The demonstrations in racially closed areas commenced and resistance were immediate and violent. Jerry participated in every demonstration, including the violence in Marquette Park. Thousands of White residents, mostly young folks attacked the busses with an intensity that obviously worried demonstrators, but also the city and state government. The city government, aware of its image, finally sent in busses to transport them out of the violence. Jerry remembers how they hugged the floor as the busses shuttled through a gauntlet of bottles and bricks. Every window was smashed in his bus. Jerry was more concerned about the numbers of students he had brought into the movement, many of whom had attended the march. Fortunately they survived without injuries. Martin King was struck in the head during the Marquette Park demonstrations.
Later the city government began meeting with the Chicago Freedom Movement Leadership. These meetings led to an “agreement” on a protocol toward an open city. Many local Chicago community leaders felt that King’s threat of a March to Cicero, which was used as a wedge to move the “agreement” forward, should have been carried out.
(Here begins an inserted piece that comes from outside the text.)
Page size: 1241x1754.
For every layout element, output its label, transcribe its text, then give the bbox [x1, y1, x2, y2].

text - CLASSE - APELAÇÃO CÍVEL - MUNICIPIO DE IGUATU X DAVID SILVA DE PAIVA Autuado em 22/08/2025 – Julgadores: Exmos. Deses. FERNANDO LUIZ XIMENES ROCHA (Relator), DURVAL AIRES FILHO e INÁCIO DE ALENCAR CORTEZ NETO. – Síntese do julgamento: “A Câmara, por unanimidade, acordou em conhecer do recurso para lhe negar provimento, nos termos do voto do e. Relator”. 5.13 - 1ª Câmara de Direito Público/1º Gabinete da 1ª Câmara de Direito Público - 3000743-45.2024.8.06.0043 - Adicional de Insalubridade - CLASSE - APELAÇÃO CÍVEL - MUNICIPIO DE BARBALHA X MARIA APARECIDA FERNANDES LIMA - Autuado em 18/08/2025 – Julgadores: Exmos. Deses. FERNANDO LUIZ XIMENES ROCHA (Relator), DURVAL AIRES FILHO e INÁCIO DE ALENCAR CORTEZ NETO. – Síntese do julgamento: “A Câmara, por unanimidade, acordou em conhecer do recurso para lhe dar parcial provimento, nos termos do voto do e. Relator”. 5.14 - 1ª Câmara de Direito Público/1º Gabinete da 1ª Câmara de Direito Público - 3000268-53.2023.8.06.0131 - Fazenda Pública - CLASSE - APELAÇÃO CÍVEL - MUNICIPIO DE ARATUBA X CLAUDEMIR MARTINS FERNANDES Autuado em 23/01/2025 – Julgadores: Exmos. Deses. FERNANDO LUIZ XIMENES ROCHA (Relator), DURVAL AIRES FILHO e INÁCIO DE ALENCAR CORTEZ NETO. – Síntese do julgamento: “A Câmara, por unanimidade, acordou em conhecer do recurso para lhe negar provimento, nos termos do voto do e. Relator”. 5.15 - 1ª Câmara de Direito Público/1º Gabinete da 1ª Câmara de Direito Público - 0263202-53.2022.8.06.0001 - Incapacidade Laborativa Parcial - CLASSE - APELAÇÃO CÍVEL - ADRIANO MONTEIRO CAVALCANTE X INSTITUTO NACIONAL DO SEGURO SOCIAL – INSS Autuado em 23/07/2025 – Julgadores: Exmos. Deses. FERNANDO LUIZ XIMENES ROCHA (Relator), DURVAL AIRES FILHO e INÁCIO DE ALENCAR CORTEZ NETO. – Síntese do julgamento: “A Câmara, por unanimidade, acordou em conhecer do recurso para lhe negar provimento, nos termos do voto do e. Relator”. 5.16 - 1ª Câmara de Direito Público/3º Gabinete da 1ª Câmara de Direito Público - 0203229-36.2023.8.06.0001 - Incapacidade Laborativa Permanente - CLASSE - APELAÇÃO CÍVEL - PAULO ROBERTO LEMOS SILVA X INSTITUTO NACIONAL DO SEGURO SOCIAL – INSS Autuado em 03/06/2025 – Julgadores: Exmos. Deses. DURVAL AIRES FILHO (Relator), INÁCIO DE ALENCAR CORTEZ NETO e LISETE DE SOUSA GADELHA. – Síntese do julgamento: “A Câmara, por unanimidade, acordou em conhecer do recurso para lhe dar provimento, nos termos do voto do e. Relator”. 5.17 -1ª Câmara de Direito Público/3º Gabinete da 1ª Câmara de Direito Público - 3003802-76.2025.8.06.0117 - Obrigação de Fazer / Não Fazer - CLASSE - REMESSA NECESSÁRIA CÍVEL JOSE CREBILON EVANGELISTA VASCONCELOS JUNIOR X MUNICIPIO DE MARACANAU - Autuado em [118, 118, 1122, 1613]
Jerry agreed with the need to use the threat of a march to Cicero strategically, but felt that because a march to Cicero was being called by a number of community leaders, that he was obliged to participate. Jerry recalls, feeling very strongly that citizens have the right to walk safely in every neighborhood in Chicago and in the nation. He joined the march, and recalls it as one of the most difficult of the period.
Jerry Herman went on to direct a major organizing effort against apartheid in South Africa and for a fundamental change of U.S. policy in Southern Africa. Later, he visited Mauritania and was sickened by the ongoing modern-day slavery and apartheid still being practiced. He is now a major supporter of Mauritania’s anti slavery movement.